Selected passage:
****************

Bouchard v. Bouchard

313 Mass. 531 | Mass. | 1943

Field, C.J.

This is a suit in equity brought in the Superior Court to compel the defendant to convey certain real estate to the plaintiff. The case was referred to a master without any special order with respect to reporting evidence. Rule 90 of the Superior Court (1932). The defendant brought in to the master objections to his report which are appended thereto. The exceptions were overruled and the report was confirmed by an interlocutory decree from which no appeal was taken. A final decree was entered ordering conveyance of the real estate substantially as prayed for in the bill of complaint. The defendant appealed from this final decree.

The contentions made by the defendant relate to procedural matters only: (a) the failure of the master to report certain evidence or the failure of the trial judge to order such evidence reported, and (b) the admission of evidence at the hearing before the master.

Even if we assume in favor of the defendant, the appealing party, that these contentions are open on the appeal from the final decree, without an appeal from the interlocutory decree — as we do not decide — the contentions cannot be sustained.

****************

Exercises:
1. According to the court opinion, in which court was the suit in equity brought?
2. Write out the part of the court opinion from "313 Mass. 531" up to and including "this final decree.".
Rely only on the court opinion above when answering.

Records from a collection
****************

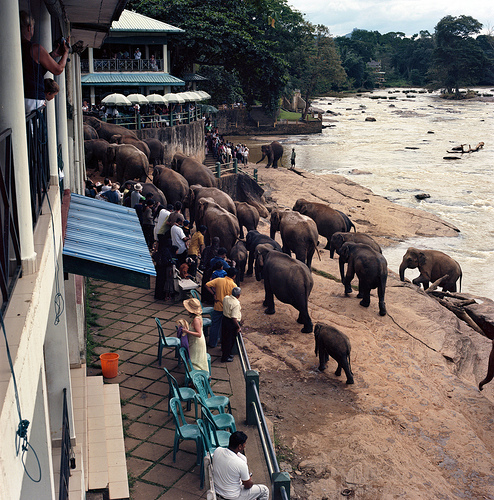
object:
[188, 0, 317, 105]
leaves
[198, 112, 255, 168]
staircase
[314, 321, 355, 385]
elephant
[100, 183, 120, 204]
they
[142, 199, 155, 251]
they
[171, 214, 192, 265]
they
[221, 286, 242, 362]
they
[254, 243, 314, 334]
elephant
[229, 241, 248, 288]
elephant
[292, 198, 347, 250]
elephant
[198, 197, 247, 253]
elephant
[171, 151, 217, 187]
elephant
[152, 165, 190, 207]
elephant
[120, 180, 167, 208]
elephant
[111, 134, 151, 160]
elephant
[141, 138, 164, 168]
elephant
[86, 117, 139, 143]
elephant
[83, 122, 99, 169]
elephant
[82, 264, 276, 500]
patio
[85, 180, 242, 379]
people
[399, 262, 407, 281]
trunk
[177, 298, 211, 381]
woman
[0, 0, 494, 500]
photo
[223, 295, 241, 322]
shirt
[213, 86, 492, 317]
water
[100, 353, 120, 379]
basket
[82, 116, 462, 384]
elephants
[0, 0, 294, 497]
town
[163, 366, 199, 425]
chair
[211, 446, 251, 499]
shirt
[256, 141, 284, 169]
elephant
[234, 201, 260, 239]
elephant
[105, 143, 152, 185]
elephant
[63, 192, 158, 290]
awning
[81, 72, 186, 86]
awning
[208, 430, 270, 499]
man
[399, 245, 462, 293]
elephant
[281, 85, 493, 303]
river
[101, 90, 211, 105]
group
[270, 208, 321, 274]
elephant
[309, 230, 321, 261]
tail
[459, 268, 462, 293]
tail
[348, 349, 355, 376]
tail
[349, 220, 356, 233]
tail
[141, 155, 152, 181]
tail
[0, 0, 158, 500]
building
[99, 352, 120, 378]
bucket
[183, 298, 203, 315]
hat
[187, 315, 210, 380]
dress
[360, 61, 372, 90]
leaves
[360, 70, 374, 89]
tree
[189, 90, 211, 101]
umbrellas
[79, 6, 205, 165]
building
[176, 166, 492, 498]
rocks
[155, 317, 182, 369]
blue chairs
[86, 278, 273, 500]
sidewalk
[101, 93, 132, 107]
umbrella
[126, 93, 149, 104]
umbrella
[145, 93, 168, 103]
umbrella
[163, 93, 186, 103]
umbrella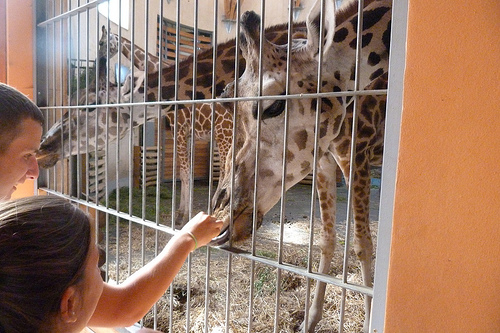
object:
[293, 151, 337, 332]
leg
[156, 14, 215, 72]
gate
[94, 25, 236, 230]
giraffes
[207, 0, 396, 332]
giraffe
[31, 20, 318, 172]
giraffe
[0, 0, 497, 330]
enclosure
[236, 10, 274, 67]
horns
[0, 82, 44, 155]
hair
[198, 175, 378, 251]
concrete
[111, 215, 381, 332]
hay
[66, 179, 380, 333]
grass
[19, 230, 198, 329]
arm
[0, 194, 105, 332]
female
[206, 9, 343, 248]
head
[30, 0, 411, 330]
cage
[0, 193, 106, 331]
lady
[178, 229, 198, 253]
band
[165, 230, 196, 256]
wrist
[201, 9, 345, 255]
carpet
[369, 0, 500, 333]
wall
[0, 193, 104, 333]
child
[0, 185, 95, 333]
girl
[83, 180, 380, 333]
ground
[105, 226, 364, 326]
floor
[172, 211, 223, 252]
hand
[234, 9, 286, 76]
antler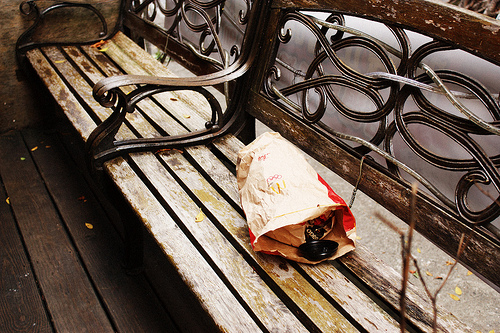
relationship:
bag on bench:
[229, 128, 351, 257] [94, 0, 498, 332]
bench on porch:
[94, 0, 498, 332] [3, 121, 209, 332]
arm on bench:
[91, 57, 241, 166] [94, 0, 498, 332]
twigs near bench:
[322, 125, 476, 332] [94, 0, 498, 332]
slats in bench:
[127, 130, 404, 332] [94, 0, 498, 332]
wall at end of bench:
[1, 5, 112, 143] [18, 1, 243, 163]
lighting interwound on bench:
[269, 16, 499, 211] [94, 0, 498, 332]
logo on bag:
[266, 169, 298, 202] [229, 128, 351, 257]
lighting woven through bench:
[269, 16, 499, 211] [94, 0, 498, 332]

****************

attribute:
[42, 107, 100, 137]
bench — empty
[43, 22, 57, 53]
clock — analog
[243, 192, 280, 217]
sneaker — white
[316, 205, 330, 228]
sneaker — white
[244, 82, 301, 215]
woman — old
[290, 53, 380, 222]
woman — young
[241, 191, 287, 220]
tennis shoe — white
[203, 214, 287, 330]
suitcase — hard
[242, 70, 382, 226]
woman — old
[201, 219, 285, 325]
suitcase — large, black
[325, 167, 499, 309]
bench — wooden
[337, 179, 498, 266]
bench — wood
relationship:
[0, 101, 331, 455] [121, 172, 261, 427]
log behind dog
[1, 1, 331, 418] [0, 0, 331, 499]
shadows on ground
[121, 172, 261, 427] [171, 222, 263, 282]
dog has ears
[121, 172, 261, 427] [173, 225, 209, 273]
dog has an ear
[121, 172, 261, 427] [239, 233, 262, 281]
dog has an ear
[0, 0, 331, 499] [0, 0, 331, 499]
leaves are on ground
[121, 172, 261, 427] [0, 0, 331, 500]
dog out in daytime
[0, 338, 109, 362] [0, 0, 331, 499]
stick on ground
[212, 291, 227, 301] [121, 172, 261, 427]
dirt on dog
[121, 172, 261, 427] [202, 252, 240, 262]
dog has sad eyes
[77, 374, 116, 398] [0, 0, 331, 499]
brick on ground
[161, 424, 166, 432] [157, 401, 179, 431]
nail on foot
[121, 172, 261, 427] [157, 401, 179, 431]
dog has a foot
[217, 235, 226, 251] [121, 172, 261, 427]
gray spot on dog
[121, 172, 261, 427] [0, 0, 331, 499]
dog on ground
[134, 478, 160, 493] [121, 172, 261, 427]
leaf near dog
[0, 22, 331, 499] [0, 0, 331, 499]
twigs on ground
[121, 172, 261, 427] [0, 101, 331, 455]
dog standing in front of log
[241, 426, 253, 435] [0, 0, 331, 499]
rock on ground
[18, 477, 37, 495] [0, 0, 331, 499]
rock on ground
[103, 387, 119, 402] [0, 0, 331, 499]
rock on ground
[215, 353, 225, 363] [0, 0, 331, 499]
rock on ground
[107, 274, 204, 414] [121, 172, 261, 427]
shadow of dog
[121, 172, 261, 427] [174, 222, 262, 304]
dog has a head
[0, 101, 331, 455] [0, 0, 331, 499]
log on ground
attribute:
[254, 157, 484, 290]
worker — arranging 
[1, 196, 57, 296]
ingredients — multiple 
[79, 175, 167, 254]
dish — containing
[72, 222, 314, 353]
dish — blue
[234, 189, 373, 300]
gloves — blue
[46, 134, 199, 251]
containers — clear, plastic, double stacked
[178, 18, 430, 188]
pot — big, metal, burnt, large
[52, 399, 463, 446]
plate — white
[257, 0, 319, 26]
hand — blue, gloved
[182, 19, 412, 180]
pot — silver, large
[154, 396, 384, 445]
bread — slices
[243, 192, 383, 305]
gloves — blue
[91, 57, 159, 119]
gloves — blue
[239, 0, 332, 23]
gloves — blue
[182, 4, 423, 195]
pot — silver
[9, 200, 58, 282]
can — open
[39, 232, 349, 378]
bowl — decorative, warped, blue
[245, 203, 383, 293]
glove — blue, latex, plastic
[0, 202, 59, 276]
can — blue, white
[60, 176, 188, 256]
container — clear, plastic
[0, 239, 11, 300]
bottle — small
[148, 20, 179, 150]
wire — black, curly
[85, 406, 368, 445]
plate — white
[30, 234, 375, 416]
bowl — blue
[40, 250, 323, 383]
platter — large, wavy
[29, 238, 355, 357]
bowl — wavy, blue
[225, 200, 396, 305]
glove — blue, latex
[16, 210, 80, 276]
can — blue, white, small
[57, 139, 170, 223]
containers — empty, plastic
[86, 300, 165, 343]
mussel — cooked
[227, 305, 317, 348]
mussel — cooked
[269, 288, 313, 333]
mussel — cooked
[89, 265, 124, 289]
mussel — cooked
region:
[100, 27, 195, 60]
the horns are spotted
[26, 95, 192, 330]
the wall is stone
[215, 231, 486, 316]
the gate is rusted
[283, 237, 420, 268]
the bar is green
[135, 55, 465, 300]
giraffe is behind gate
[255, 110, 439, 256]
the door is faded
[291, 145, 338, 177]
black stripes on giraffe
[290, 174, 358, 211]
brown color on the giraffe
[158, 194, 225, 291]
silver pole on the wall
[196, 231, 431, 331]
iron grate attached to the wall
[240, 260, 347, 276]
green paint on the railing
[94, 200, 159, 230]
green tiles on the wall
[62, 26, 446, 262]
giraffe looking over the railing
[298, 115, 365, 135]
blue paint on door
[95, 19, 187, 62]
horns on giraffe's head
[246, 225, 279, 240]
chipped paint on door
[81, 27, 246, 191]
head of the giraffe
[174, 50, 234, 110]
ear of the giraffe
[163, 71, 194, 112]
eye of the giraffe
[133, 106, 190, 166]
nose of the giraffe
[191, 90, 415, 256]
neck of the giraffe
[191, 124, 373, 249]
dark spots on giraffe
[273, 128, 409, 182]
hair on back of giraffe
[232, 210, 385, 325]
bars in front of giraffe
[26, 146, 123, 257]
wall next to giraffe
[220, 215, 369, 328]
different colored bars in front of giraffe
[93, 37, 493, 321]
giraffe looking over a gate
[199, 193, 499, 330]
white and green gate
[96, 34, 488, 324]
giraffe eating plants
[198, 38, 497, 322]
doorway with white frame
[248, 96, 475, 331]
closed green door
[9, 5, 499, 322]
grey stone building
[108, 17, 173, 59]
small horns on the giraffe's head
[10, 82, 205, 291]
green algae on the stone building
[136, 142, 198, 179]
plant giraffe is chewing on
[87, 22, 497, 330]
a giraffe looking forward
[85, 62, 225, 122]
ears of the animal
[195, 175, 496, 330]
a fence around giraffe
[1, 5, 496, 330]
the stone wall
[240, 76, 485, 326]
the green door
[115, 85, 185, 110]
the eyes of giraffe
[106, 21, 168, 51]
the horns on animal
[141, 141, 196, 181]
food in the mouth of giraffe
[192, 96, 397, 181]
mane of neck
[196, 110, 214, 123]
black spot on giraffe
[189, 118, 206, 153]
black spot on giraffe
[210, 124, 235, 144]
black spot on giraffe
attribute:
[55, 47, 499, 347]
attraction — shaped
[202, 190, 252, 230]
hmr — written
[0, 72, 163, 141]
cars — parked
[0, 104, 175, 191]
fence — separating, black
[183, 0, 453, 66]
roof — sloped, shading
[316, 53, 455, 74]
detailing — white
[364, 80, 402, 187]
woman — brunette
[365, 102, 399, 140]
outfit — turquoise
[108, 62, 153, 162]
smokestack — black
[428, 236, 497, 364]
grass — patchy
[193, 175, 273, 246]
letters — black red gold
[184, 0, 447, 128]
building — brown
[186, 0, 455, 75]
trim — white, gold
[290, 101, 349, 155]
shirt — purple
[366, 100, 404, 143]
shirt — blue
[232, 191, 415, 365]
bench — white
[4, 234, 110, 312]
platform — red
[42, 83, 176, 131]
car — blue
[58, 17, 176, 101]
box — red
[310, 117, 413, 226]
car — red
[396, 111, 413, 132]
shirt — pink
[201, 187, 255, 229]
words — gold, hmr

****************

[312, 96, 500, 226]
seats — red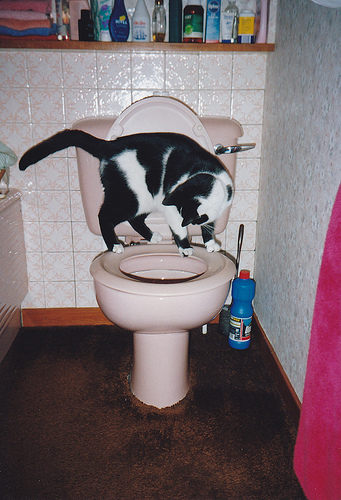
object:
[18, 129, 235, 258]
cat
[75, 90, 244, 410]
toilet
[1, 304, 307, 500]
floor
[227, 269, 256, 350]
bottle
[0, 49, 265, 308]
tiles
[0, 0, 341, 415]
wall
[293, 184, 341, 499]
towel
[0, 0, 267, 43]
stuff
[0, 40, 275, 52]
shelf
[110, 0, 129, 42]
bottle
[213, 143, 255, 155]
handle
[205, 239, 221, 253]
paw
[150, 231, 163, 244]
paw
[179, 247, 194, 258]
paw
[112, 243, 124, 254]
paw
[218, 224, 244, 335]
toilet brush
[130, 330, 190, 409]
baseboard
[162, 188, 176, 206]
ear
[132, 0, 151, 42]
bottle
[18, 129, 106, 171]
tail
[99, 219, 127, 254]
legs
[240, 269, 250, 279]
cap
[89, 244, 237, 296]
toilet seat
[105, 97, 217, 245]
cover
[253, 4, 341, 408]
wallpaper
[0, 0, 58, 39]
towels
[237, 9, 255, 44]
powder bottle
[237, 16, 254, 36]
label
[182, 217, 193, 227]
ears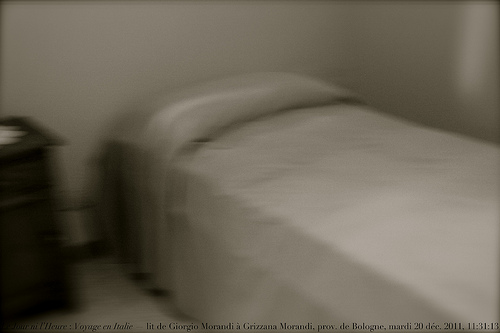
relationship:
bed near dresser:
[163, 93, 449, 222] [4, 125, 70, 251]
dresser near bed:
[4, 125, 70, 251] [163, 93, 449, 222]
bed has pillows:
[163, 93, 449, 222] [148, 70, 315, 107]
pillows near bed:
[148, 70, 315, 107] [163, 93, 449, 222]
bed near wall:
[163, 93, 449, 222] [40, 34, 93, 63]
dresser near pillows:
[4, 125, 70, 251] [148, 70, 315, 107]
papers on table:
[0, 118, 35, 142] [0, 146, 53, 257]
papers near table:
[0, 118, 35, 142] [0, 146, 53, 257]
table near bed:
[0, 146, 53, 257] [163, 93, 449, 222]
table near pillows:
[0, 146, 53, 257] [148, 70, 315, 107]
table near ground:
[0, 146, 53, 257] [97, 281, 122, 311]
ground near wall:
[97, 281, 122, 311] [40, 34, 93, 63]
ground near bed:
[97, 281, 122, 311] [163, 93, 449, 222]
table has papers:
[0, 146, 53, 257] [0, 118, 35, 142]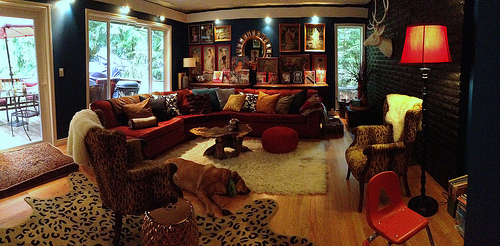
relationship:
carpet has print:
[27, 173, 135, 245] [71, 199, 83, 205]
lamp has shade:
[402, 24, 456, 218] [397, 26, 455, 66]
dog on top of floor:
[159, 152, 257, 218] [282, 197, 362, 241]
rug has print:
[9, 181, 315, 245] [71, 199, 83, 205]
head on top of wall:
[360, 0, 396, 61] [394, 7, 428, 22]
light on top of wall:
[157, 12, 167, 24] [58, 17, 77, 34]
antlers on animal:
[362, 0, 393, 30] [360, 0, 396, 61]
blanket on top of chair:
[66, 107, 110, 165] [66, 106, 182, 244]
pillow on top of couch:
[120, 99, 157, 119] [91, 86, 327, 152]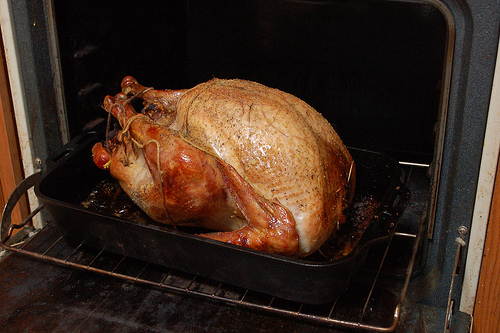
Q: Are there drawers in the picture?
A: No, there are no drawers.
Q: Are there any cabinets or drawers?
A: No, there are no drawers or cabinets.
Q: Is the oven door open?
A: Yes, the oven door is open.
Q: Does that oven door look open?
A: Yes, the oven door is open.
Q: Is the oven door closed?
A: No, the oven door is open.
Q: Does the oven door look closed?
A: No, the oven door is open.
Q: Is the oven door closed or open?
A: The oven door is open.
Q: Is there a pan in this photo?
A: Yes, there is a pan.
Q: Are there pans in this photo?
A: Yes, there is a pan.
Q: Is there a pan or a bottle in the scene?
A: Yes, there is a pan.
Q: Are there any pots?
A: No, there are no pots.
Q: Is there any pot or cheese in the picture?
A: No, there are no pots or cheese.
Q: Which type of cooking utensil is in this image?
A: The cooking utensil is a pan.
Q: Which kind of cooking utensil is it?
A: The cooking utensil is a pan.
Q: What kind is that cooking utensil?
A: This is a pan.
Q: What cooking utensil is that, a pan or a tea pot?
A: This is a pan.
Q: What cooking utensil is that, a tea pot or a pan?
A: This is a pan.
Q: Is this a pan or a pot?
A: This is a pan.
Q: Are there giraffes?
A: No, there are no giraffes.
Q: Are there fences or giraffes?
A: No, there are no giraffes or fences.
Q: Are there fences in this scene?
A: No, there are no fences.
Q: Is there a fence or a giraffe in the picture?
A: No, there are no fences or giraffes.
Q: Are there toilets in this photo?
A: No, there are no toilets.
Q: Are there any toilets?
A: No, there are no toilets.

****************

Answers per task:
1. The Superior Court.

2.
313 Mass. 531 | Mass. | 1943

Field, C.J.

This is a suit in equity brought in the Superior Court to compel the defendant to convey certain real estate to the plaintiff. The case was referred to a master without any special order with respect to reporting evidence. Rule 90 of the Superior Court (1932). The defendant brought in to the master objections to his report which are appended thereto. The exceptions were overruled and the report was confirmed by an interlocutory decree from which no appeal was taken. A final decree was entered ordering conveyance of the real estate substantially as prayed for in the bill of complaint. The defendant appealed from this final decree.